Présence d'une femme à l'entour,

Euphémisme du mot amour,

Divine céation, ma moitié,

En mon âme toujours alliée.

(Talwyn)

 

La femme est l'avenir de l'homme, femmes je vous aime... Tant de poêmes et autant de chansons ont été dédiés à celles qui nous ont donné la vie, au sexe soit disant faible, celles dont la simple présence renvoie l'homme à son identité masculine et son sentiment d'inachévement.

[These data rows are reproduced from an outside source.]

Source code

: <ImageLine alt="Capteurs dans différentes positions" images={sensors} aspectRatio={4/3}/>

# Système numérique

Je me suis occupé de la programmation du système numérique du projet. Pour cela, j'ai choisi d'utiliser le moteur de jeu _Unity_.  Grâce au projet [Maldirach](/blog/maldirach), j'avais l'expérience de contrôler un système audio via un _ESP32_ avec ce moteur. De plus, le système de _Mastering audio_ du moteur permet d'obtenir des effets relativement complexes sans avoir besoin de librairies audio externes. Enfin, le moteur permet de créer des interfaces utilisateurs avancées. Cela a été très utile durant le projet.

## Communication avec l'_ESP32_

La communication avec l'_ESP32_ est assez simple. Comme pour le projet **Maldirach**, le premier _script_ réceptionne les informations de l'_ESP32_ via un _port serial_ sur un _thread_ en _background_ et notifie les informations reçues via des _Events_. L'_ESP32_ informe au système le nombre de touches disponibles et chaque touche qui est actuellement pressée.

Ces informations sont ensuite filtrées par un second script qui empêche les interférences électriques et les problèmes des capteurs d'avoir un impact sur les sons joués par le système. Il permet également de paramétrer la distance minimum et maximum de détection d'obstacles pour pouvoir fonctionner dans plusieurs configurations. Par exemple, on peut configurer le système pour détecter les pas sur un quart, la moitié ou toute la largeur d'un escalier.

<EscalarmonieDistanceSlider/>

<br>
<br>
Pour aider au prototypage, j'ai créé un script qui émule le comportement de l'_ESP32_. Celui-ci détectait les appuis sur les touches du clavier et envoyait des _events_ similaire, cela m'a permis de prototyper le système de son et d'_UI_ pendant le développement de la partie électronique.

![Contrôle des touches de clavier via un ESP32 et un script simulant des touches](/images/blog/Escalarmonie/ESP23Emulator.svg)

La femme est peut être également l'avenir du Taekwondo à en croire l'évolution constante du nombre des licenciées, car sachez  messieurs que 30% des pratiquants en France sont des pratiquantes. Les résultats des Taekwondoïstes françaises sont de plus éloquents, tel que le récent titre de championne du monde pour Gwladys Epangue, la qualification de Faïza Taoussara poue les J.O de la Jeunesse, ou encore la médaille d'argent de Leïla Kocheïda, lors des derniers championnats du monde Poomsé à Ankara, sans oublier les grandes championnes qu'ont été, en leur temps, Myriam Baverel ou encore Carine Zelmanovich. 

Le Taekwondo est de plus en plus pratiquer par les femmes à travers le monde et notament en Europre et au Maghreb. Il permet de travailler les zones importantes du corps féminins (cuisses, hanches, ventre) et augmente de manière positive l’agressivité à tel point que les femmes deviennent plus battante dans la vie. Soulignons également que le Taekwondo est une discipline basée sur le respect de soi et des autres. En somme, il s’agit d’un art de vivre qui procure un réel bien être.